Sealed Secrets (formerly known as Kubeseal) is one helpful tool for encrypting and sealing secrets. This makes them safe to be stored in a public repository because the owner alone is the one who can decrypt them.
Implementing multi-factor authentication
Repositories and Git accounts must be secured with multi-factor authentication. This ensures you will be alerted if hackers attempt to enter your system but fail to gain access, since the access verification code will be sent to your phone or email address.
Scanning workload deployment manifests
Software vulnerability exploitation is a daily occurrence, and Kubernetes security exploitations make an even greater impact since K8s orchestrates multiple containers carrying various applications. Kubernetes security is thus at the core of secure application delivery.
Monitoring and implementing security measures is made easy with the use of automated tools that scan and analyze cluster security performance, identifying vulnerabilities you were unaware of. Even better, they offer suggestions for how to fix the detected vulnerability.

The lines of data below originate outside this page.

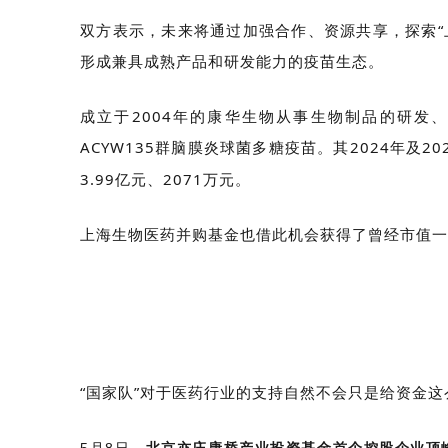
双方表示，未来将通过加强合作、资源共享，探索“
形成兼具成熟产品和研发能力的疫苗生态。
成立于2004年的康华生物从事生物制品的研发
ACYW135群脑膜炎球菌多糖疫苗。其2024年及2
3.99亿元、2071万元。
上海生物医药并购基金也借此机会获得了曾经市值一
“国家队”对于医药行业的支持自然不会只是给资金
5月8日，
北京亦庄康桥产业投资基金首个控股企业顶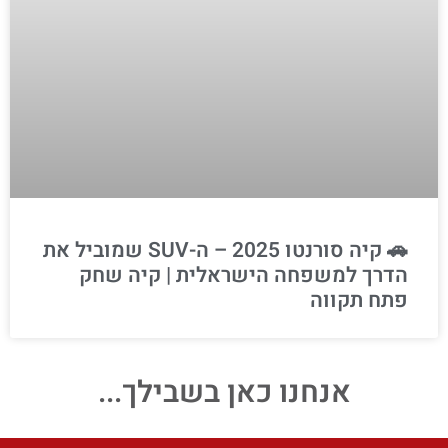
🚗 קיה סורנטו 2025 – ה-SUV שמוביל את
הדרך למשפחה הישראלית | קיה שחק
פתח תקווה
אנחנו כאן בשבילך...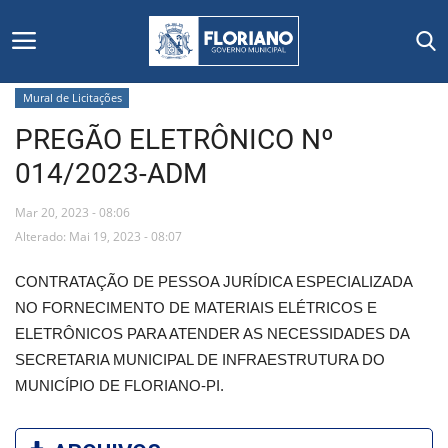
Mural de Licitações
PREGÃO ELETRÔNICO Nº
Início
014/2023-ADM
Editais
Mar 20, 2023 - 08:06
Floriano
Alterado: Mai 19, 2023 - 08:07
CONTRATAÇÃO DE PESSOA JURÍDICA ESPECIALIZADA
Secretarias e Órgãos
NO FORNECIMENTO DE MATERIAIS ELÉTRICOS E
ELETRÔNICOS PARA ATENDER AS NECESSIDADES DA
Mural de Licitações
SECRETARIA MUNICIPAL DE INFRAESTRUTURA DO
MUNICÍPIO DE FLORIANO-PI.
Notícias
Vídeos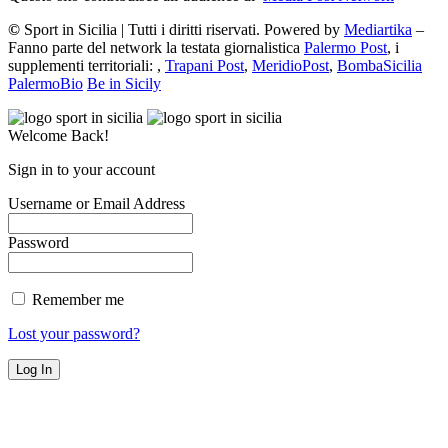
©
Sport in Sicilia | Tutti i diritti riservati. Powered by
Mediartika
–
Fanno parte del network la testata giornalistica
Palermo Post
, i
supplementi territoriali: ,
Trapani Post
,
MeridioPost
,
BombaSicilia
PalermoBio
Be in Sicily
Welcome Back!
Sign in to your account
Username or Email Address
Password
Remember me
Lost your password?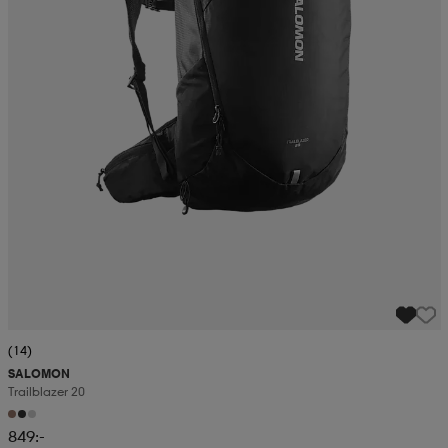
(14)
SALOMON
Trailblazer 20
849:-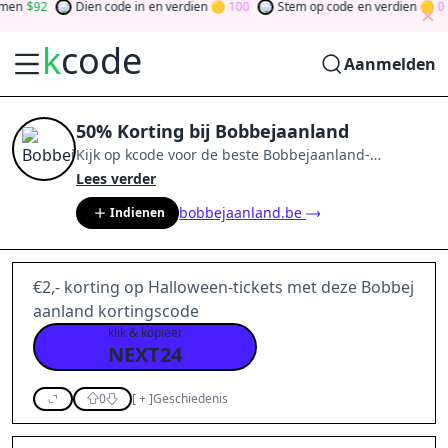
n
92
Dien code in
en verdien
100
Stem op code
en verdien
0
k
code
Aanmelden
50% Korting bij Bobbejaanland
Kijk op
kcode
voor de beste
Bobbejaanland
-
aanbiedingen van
aug 2026
.
Word lid van de
Lees verder
community
en verdien tokens door bij te dragen via
bobbejaanland.be
Indienen
stemmen, testen, delen en meer.
Drehen Sie den
Glücksklee
und gewinnen Sie Geld
€2,- korting op Halloween-tickets met deze Bobbej
aanland kortingscode
klik & kopieer
NEXT24
0
[
+
]
Geschiedenis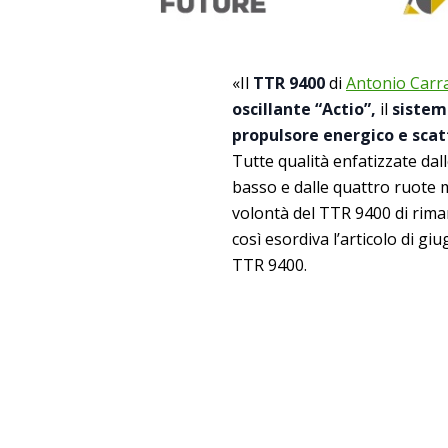
«Il
TTR 9400
di
Antonio Carr
oscillante “Actio”,
il
sistema
propulsore energico e sca
Tutte qualità enfatizzate da
basso e dalle quattro ruote m
volontà del TTR 9400 di rima
così esordiva l’articolo di g
TTR 9400.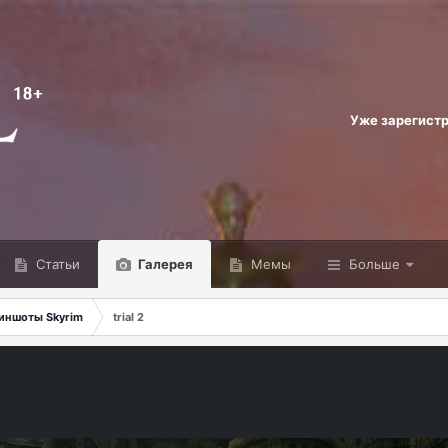
Уже зарегист
Статьи
Галерея
Мемы
Больше
иншоты Skyrim
trial 2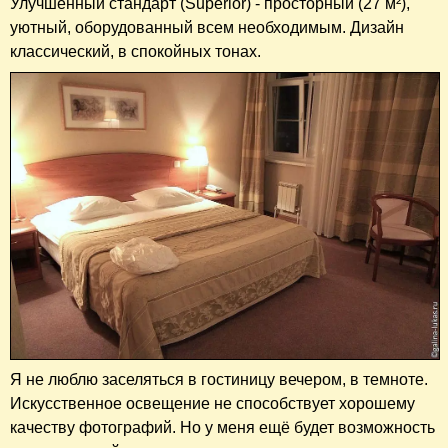
Улучшенный стандарт (Superior) - просторный (27 м²),
уютный, оборудованный всем необходимым. Дизайн
классический, в спокойных тонах.
Я не люблю заселяться в гостиницу вечером, в темноте.
Искусственное освещение не способствует хорошему
качеству фотографий. Но у меня ещё будет возможность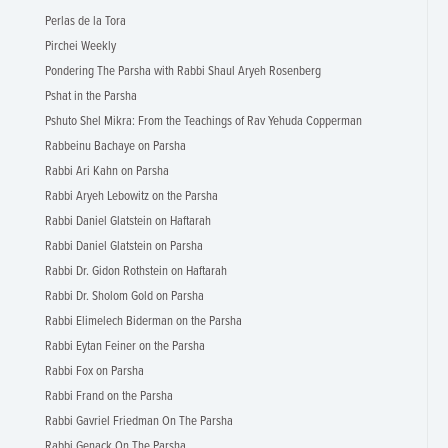
Perlas de la Tora
Pirchei Weekly
Pondering The Parsha with Rabbi Shaul Aryeh Rosenberg
Pshat in the Parsha
Pshuto Shel Mikra: From the Teachings of Rav Yehuda Copperman
Rabbeinu Bachaye on Parsha
Rabbi Ari Kahn on Parsha
Rabbi Aryeh Lebowitz on the Parsha
Rabbi Daniel Glatstein on Haftarah
Rabbi Daniel Glatstein on Parsha
Rabbi Dr. Gidon Rothstein on Haftarah
Rabbi Dr. Sholom Gold on Parsha
Rabbi Elimelech Biderman on the Parsha
Rabbi Eytan Feiner on the Parsha
Rabbi Fox on Parsha
Rabbi Frand on the Parsha
Rabbi Gavriel Friedman On The Parsha
Rabbi Genack On The Parsha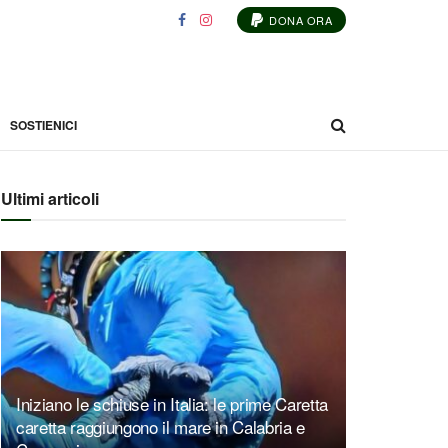
DONA ORA
SOSTIENICI
Ultimi articoli
Iniziano le schiuse in Italia: le prime Caretta
caretta raggiungono il mare in Calabria e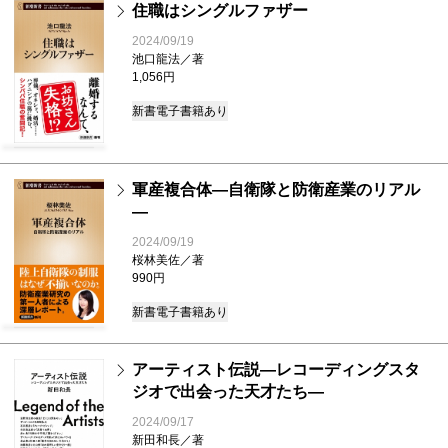
住職はシングルファザー
2024/09/19
池口龍法／著
1,056円
新書
電子書籍あり
軍産複合体―自衛隊と防衛産業のリアル
―
2024/09/19
桜林美佐／著
990円
新書
電子書籍あり
アーティスト伝説―レコーディングスタ
ジオで出会った天才たち―
2024/09/17
新田和長／著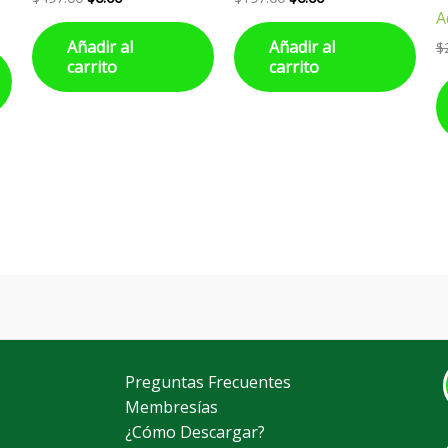
A
Añadir al
Añadir al
$
carrito
carrito
Preguntas Frecuentes
Membresías
¿Cómo Descargar?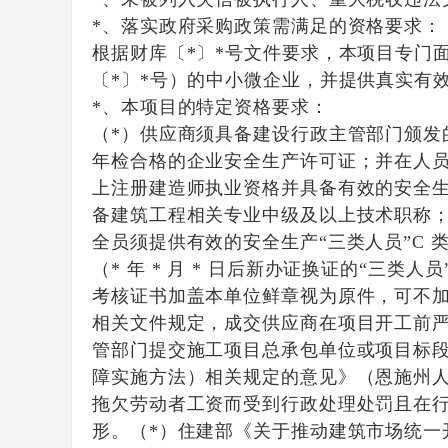
*、落实政府采购政策需满足的资格要求：
根据财库〔*〕*号文件要求，本项目专门
〔*〕*号）的中小微企业，并提供真实有
*、本项目的特定资格要求：
（*）供应商须具备建设行政主管部门颁
年检合格的企业安全生产许可证；并在人
上注册建造师执业资格并具备有效的安全
备建筑工程相关专业中级及以上技术职称
全员须提供有效的安全生产“三类人员”C 
（* 年 * 月 * 日后新办证换证的“三
考核证书加盖本单位鲜章视为原件，可不加
相关文件规定，成交供应商在项目开工前
管部门提交施工项目总承包单位或项目标
障实施方法）相关规定的意见》（恩施州人
拖欠劳动者工资而受到行政处理处罚且在
形。（*）住建部《关于推动建筑市场统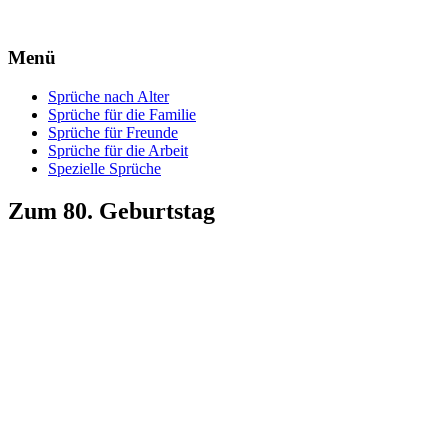
Menü
Zum
Zum
Sprüche nach Alter
Inhalt
Inhalt
Sprüche für die Familie
springen
springen
Sprüche für Freunde
Sprüche für die Arbeit
Spezielle Sprüche
Zum 80. Geburtstag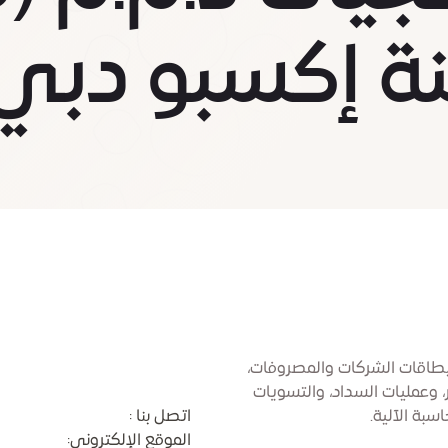
ة إكسبو دبي
بطاقات الشركات والمصروفات،
 وعمليات السداد، والتسويات
سبة الآلية.
اتصل بنا :
الموقع الإلكتروني: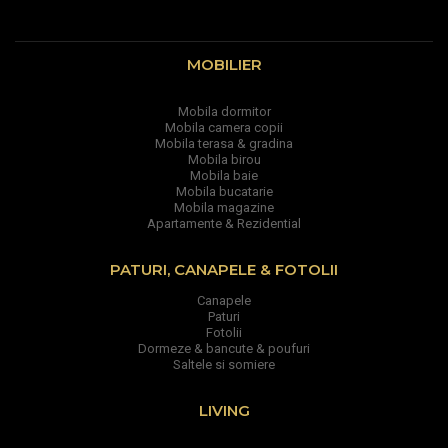
MOBILIER
Mobila dormitor
Mobila camera copii
Mobila terasa & gradina
Mobila birou
Mobila baie
Mobila bucatarie
Mobila magazine
Apartamente & Rezidential
PATURI, CANAPELE & FOTOLII
Canapele
Paturi
Fotolii
Dormeze & bancute & poufuri
Saltele si somiere
LIVING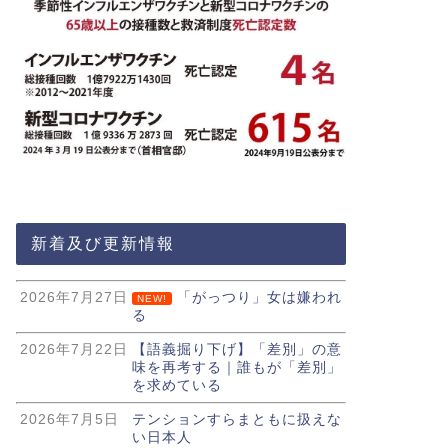
新着及び更新情報
2026年7月27日
「がっつり」女は嫌われ
NEW!
る
2026年7月22日
【語義掘り下げ】「差別」の意
味を再考する｜誰もが「差別」
を求めている
2026年7月5日
テンションすらまともに扱えな
い日本人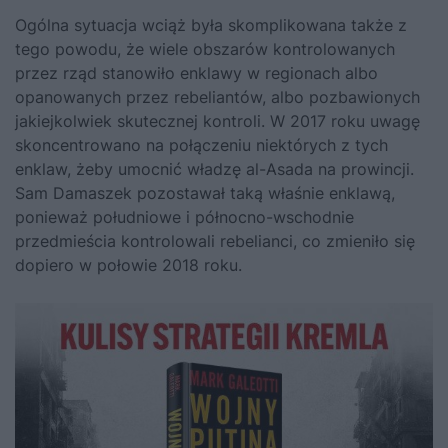
Ogólna sytuacja wciąż była skomplikowana także z
tego powodu, że wiele obszarów kontrolowanych
przez rząd stanowiło enklawy w regionach albo
opanowanych przez rebeliantów, albo pozbawionych
jakiejkolwiek skutecznej kontroli. W 2017 roku uwagę
skoncentrowano na połączeniu niektórych z tych
enklaw, żeby umocnić władzę al-Asada na prowincji.
Sam Damaszek pozostawał taką właśnie enklawą,
ponieważ południowe i północno-wschodnie
przedmieścia kontrolowali rebelianci, co zmieniło się
dopiero w połowie 2018 roku.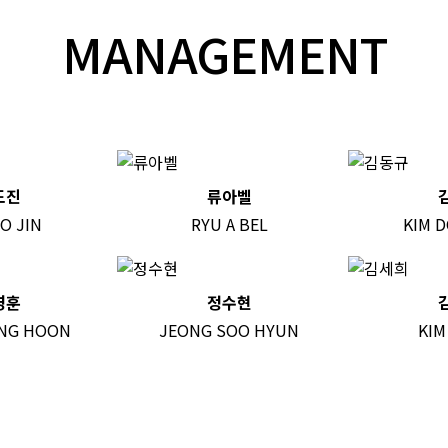
MANAGEMENT
도진
류아벨
O JIN
RYU A BEL
KIM 
영훈
정수현
NG HOON
JEONG SOO HYUN
KIM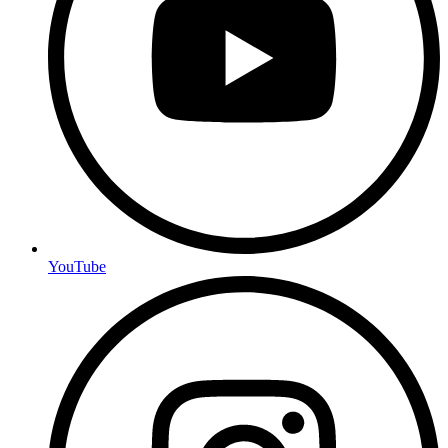
YouTube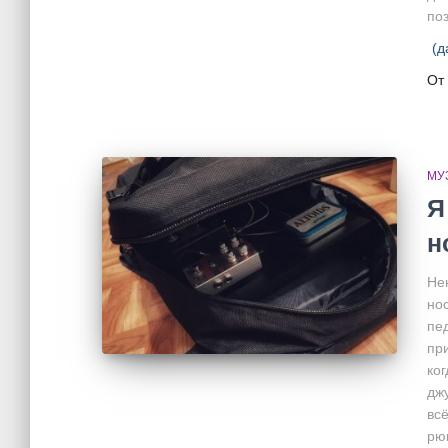
по
(д
От
МУ
Я
н
Не
нос
пе
пр
ко
джу
вс
рюк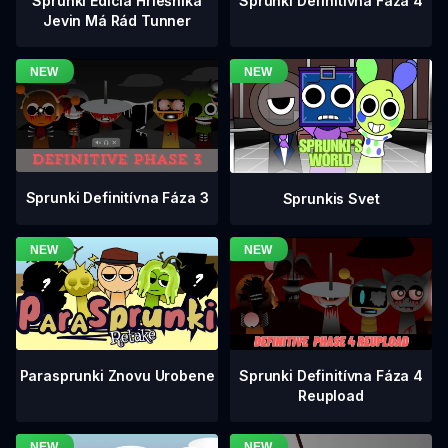
Sprunki Definitívna Fáza 4
Sprunki Edícia Hriešnika
Jevin Má Rád Tunner
Sprunki Definitívna Fáza 3
Sprunkis Svet
Sprunki Definitívna Fáza 4
Parasprunki Znovu Urobene
Reupload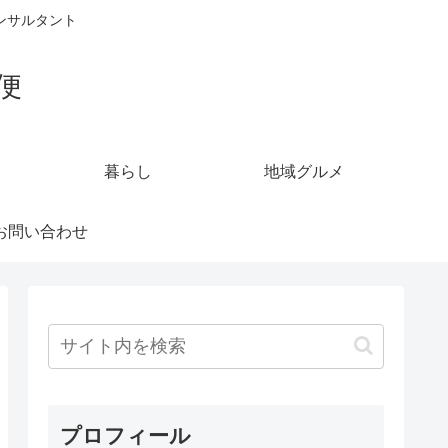
ンサルタント
便
暮らし
地域グルメ
お問い合わせ
プロフィール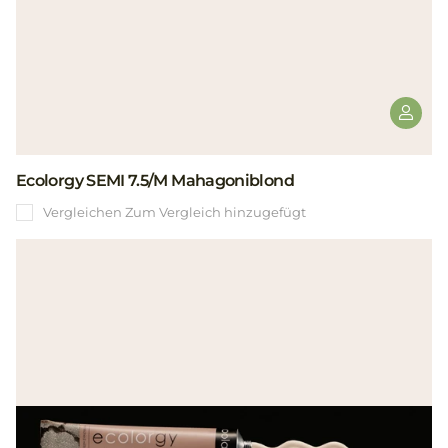
Ecolorgy SEMI 7.5/M Mahagoniblond
Vergleichen
Zum Vergleich hinzugefügt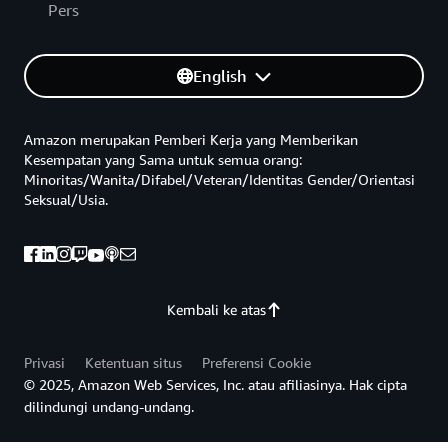
Pers
English
Amazon merupakan Pemberi Kerja yang Memberikan
Kesempatan yang Sama untuk semua orang:
Minoritas/Wanita/Difabel/Veteran/Identitas Gender/Orientasi
Seksual/Usia.
Kembali ke atas
Privasi
Ketentuan situs
Preferensi Cookie
© 2025, Amazon Web Services, Inc. atau afiliasinya. Hak cipta
dilindungi undang-undang.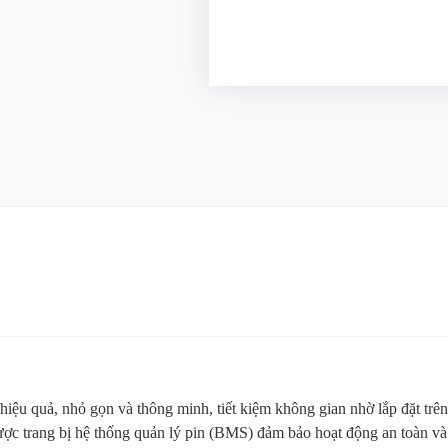
g hiệu quả, nhỏ gọn và thông minh, tiết kiệm không gian nhờ lắp đặt t
được trang bị hệ thống quản lý pin (BMS) đảm bảo hoạt động an toàn v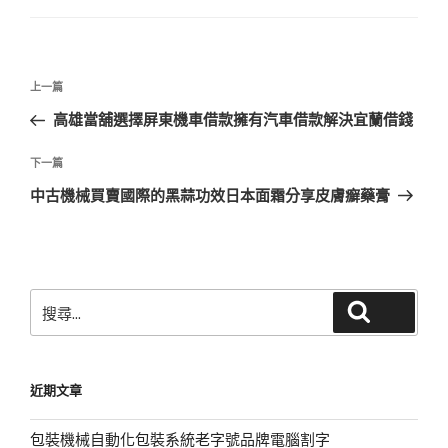
文
上
上一篇
章
一
高雄當舖選擇屏東機車借款擁有汽車借款解決宜蘭借錢
導
篇
覽
文
下
下一篇
章
一
中古機械買賣國際的黑蒜功效日本面霜分享皮膚癬藥膏
篇
文
章
搜
搜尋
尋
關
鍵
近期文章
字:
包裝機械自動化包裝系統老字號品牌電腦割字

Tools that offer Kubernetes security solutions include:
- Kubescape
- Datree
- Kubeval
- Trivy
- Kubeaudit
Next steps for securing CI/CD pipelines in the cloud
Following best practices is key to keeping your cloud CI/CD pipelines secure. Even with the pressure to meet release dates, CI/CD pipeline security, combined with cybersecurity training must be a priority. Moreover, implementing security measures at the beginning of the CI/CD pipeline will help you avoid security debt in any of your software layers; while consistent software testing and checking code test efficiency will help you keep up with the ever-evolving threat landscape.